(Items listed in a dataset)
****************************************

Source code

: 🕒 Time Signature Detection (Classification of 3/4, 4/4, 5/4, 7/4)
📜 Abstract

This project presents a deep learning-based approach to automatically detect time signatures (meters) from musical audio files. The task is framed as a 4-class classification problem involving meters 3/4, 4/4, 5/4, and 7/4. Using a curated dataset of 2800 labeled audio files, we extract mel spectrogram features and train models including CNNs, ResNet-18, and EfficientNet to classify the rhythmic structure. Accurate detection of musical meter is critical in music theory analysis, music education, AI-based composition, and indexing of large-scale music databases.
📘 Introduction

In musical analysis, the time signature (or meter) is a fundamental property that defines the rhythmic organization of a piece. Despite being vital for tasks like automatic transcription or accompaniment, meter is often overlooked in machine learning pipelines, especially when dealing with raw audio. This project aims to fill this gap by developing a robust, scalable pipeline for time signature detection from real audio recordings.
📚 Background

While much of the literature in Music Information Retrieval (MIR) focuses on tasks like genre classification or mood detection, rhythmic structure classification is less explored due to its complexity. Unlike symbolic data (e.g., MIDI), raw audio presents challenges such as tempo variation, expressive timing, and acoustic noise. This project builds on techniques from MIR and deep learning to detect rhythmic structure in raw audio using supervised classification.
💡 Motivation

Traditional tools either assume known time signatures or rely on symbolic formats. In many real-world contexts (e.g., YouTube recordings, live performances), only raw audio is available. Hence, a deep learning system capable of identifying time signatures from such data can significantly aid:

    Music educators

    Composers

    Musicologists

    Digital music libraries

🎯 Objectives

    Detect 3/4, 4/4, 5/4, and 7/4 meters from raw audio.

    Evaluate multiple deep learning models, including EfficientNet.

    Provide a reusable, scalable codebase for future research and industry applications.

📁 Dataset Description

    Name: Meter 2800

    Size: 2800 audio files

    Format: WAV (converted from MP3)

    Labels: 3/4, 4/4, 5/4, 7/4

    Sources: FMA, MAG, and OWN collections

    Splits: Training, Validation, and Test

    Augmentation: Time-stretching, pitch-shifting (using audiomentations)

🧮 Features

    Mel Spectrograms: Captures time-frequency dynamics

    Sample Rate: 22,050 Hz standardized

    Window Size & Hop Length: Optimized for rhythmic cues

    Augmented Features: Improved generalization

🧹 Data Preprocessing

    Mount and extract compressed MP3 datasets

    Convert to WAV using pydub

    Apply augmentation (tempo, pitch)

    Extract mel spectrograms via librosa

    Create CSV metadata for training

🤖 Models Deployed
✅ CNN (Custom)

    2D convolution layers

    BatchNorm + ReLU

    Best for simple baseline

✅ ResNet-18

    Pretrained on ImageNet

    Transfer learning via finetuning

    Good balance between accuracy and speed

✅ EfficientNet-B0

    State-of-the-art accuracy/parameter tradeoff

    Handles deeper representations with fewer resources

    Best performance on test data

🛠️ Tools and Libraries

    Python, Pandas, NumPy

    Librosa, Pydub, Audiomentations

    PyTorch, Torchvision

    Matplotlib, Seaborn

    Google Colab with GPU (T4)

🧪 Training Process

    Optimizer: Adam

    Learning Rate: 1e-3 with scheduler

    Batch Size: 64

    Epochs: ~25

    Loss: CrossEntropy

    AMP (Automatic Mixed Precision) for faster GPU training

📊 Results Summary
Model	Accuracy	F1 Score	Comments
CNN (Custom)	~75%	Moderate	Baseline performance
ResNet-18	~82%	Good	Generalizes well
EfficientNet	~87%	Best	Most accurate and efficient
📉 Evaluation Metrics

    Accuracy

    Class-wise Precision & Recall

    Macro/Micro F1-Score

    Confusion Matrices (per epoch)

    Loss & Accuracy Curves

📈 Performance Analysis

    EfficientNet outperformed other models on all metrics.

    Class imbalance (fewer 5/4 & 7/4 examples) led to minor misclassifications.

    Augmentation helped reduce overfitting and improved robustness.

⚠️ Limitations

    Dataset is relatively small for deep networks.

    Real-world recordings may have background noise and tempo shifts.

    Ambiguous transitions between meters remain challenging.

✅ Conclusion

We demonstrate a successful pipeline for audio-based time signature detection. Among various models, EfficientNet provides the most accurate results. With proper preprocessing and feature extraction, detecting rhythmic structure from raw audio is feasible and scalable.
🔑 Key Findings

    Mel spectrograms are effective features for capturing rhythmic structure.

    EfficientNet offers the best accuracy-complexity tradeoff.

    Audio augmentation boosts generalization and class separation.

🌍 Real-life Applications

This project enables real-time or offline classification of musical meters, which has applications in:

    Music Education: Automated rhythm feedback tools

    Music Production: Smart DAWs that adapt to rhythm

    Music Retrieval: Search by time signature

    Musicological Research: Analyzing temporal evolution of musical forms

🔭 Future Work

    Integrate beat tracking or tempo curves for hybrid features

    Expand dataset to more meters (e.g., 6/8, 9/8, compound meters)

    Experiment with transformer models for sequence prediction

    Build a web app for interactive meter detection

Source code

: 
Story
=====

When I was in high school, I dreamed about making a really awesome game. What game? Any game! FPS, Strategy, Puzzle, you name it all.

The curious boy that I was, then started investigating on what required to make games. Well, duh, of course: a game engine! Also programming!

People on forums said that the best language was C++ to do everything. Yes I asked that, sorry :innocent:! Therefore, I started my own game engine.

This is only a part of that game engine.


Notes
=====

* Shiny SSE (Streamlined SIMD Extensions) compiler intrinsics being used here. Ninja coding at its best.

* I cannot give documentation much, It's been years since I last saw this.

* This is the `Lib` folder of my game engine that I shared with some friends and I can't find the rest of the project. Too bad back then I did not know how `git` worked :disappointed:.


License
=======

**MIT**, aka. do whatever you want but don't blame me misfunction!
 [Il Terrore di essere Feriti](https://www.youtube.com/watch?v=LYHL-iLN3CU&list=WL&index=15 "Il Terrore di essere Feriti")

****************************************

• EXERCISE PROMPT
Every line with "Loss" in it should be copied from the entries above.

• FINISHED TASK
    Loss: CrossEntropy
    Loss & Accuracy Curves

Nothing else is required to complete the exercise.